● Source data:
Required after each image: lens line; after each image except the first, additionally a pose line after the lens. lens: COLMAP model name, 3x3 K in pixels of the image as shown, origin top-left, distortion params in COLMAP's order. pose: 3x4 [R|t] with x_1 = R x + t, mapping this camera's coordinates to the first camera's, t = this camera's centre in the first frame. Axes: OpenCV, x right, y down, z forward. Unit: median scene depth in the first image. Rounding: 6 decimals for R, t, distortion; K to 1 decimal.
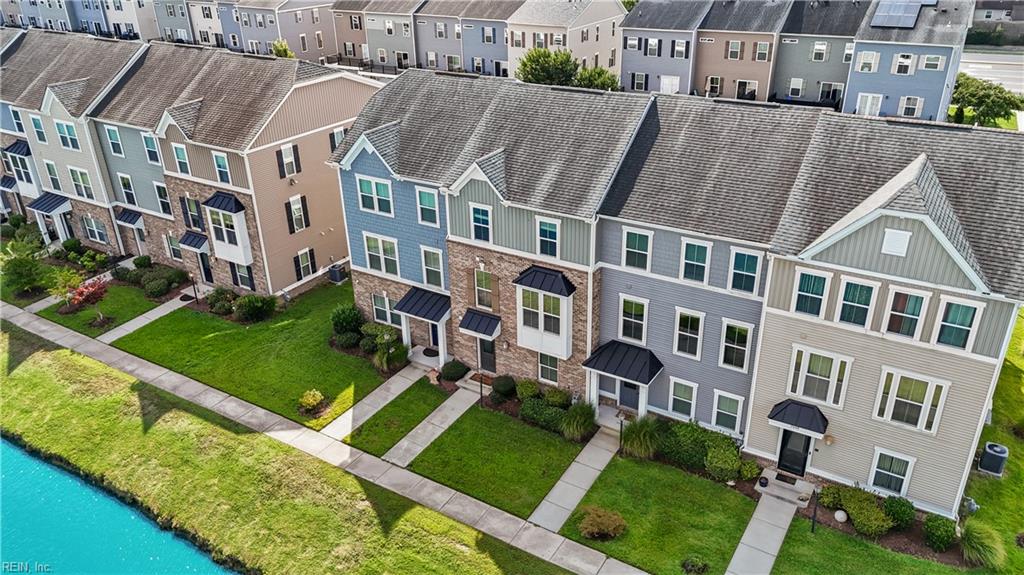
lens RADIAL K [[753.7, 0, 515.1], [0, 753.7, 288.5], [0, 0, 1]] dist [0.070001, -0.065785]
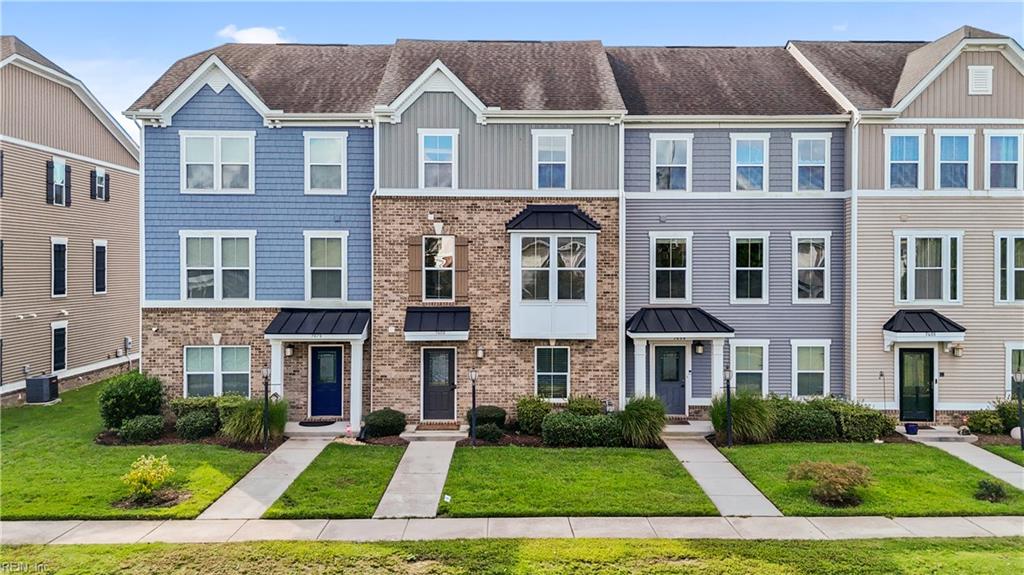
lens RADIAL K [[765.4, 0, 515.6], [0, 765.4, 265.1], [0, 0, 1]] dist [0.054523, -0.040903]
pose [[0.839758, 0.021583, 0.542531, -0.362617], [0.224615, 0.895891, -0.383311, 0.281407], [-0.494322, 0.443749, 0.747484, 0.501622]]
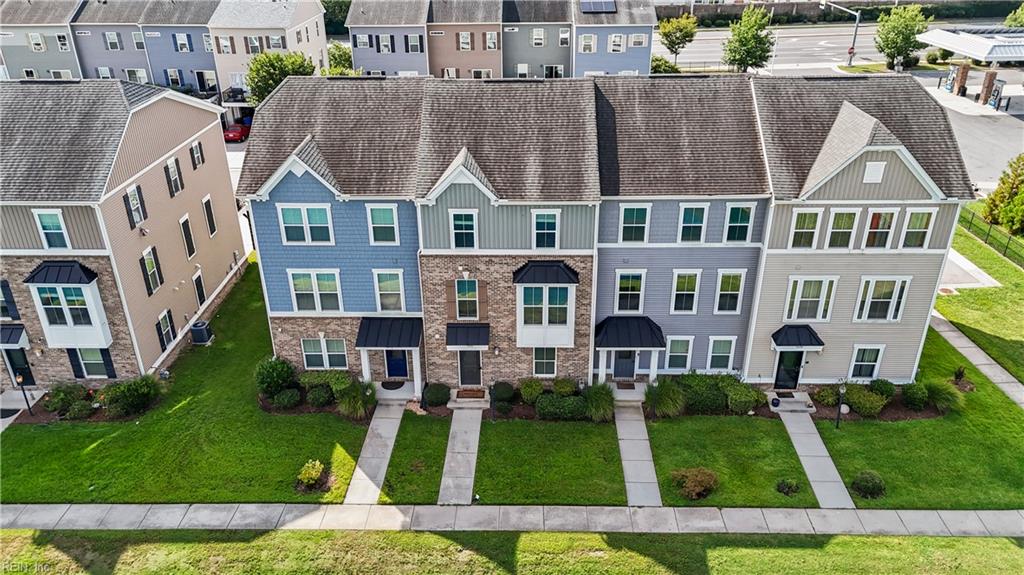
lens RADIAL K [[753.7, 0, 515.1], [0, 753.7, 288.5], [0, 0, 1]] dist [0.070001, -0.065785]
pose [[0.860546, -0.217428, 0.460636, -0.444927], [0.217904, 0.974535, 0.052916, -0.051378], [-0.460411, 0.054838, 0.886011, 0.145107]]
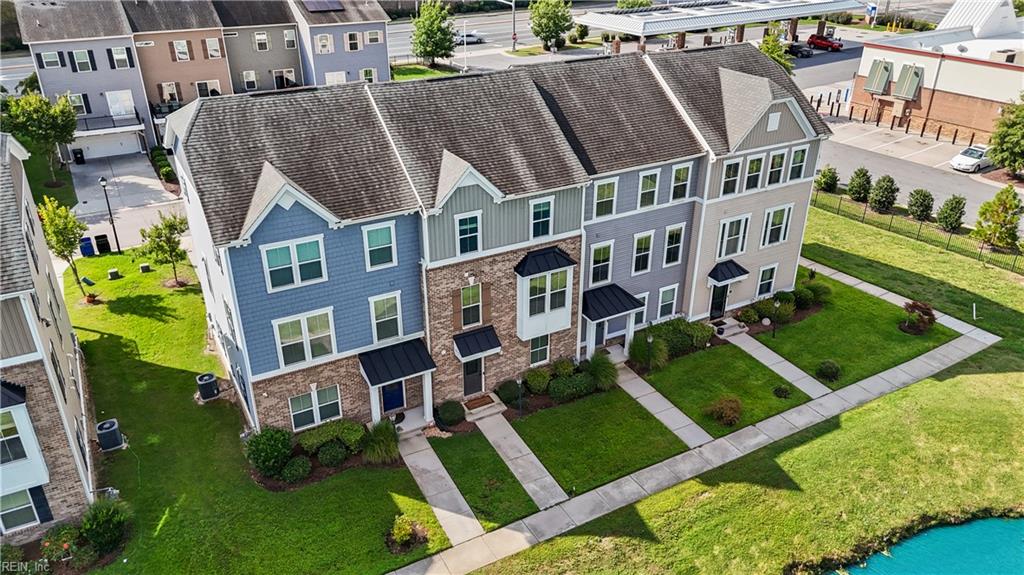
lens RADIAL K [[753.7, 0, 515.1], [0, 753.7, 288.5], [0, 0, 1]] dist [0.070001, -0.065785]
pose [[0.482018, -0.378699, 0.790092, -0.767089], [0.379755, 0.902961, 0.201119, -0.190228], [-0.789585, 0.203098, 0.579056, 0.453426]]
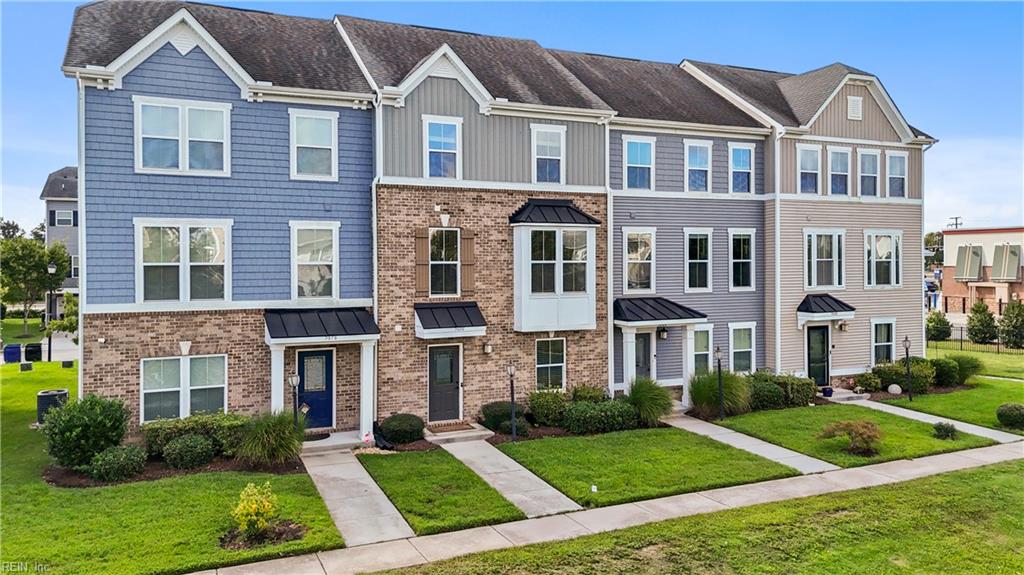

● What needs to be done: Nothing but the records, copied exactly and stripped of pictures, should be returned.

● Response below:
Required after each image: lens line; after each image except the first, additionally a pose line after the lens. lens: COLMAP model name, 3x3 K in pixels of the image as shown, origin top-left, distortion params in COLMAP's order. pose: 3x4 [R|t] with x_1 = R x + t, mapping this camera's coordinates to the first camera's, t = this camera's centre in the first frame. Axes: OpenCV, x right, y down, z forward. Unit: median scene depth in the first image. Rounding: 6 decimals for R, t, distortion; K to 1 decimal.
lens RADIAL K [[753.7, 0, 515.1], [0, 753.7, 288.5], [0, 0, 1]] dist [0.070001, -0.065785]
lens RADIAL K [[765.4, 0, 515.6], [0, 765.4, 265.1], [0, 0, 1]] dist [0.054523, -0.040903]
pose [[0.839758, 0.021583, 0.542531, -0.362617], [0.224615, 0.895891, -0.383311, 0.281407], [-0.494322, 0.443749, 0.747484, 0.501622]]
lens RADIAL K [[753.7, 0, 515.1], [0, 753.7, 288.5], [0, 0, 1]] dist [0.070001, -0.065785]
pose [[0.860546, -0.217428, 0.460636, -0.444927], [0.217904, 0.974535, 0.052916, -0.051378], [-0.460411, 0.054838, 0.886011, 0.145107]]
lens RADIAL K [[753.7, 0, 515.1], [0, 753.7, 288.5], [0, 0, 1]] dist [0.070001, -0.065785]
pose [[0.482018, -0.378699, 0.790092, -0.767089], [0.379755, 0.902961, 0.201119, -0.190228], [-0.789585, 0.203098, 0.579056, 0.453426]]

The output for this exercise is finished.